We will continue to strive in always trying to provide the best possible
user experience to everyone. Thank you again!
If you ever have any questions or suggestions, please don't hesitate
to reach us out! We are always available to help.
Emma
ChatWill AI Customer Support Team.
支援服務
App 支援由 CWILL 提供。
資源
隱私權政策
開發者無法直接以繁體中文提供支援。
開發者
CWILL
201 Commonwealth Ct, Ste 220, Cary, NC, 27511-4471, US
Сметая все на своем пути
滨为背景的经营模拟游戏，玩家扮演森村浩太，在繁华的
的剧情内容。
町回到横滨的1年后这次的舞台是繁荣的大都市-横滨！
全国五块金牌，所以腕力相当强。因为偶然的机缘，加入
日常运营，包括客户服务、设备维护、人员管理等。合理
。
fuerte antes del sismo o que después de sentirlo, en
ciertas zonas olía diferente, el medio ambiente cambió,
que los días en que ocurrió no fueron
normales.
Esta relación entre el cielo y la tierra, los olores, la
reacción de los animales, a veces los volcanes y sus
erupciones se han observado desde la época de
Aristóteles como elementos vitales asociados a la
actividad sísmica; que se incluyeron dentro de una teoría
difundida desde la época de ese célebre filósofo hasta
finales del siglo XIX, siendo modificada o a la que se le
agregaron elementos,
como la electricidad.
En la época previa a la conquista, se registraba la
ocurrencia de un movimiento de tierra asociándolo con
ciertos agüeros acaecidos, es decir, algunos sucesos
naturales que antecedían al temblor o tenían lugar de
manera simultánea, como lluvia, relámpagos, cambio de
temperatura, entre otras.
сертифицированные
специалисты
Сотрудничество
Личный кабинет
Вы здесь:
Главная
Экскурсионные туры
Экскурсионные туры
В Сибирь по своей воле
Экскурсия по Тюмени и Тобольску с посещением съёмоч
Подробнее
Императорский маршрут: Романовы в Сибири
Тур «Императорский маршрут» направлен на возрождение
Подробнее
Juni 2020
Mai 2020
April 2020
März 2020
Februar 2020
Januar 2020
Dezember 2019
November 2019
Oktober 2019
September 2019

What this task involves. Repeat the whole listing exactly, line for line.

Completed exercise.
We will continue to strive in always trying to provide the best possible
user experience to everyone. Thank you again!
If you ever have any questions or suggestions, please don't hesitate
to reach us out! We are always available to help.
Emma
ChatWill AI Customer Support Team.
支援服務
App 支援由 CWILL 提供。
資源
隱私權政策
開發者無法直接以繁體中文提供支援。
開發者
CWILL
201 Commonwealth Ct, Ste 220, Cary, NC, 27511-4471, US
Сметая все на своем пути
滨为背景的经营模拟游戏，玩家扮演森村浩太，在繁华的
的剧情内容。
町回到横滨的1年后这次的舞台是繁荣的大都市-横滨！
全国五块金牌，所以腕力相当强。因为偶然的机缘，加入
日常运营，包括客户服务、设备维护、人员管理等。合理
。
fuerte antes del sismo o que después de sentirlo, en
ciertas zonas olía diferente, el medio ambiente cambió,
que los días en que ocurrió no fueron
normales.
Esta relación entre el cielo y la tierra, los olores, la
reacción de los animales, a veces los volcanes y sus
erupciones se han observado desde la época de
Aristóteles como elementos vitales asociados a la
actividad sísmica; que se incluyeron dentro de una teoría
difundida desde la época de ese célebre filósofo hasta
finales del siglo XIX, siendo modificada o a la que se le
agregaron elementos,
como la electricidad.
En la época previa a la conquista, se registraba la
ocurrencia de un movimiento de tierra asociándolo con
ciertos agüeros acaecidos, es decir, algunos sucesos
naturales que antecedían al temblor o tenían lugar de
manera simultánea, como lluvia, relámpagos, cambio de
temperatura, entre otras.
сертифицированные
специалисты
Сотрудничество
Личный кабинет
Вы здесь:
Главная
Экскурсионные туры
Экскурсионные туры
В Сибирь по своей воле
Экскурсия по Тюмени и Тобольску с посещением съёмоч
Подробнее
Императорский маршрут: Романовы в Сибири
Тур «Императорский маршрут» направлен на возрождение
Подробнее
Juni 2020
Mai 2020
April 2020
März 2020
Februar 2020
Januar 2020
Dezember 2019
November 2019
Oktober 2019
September 2019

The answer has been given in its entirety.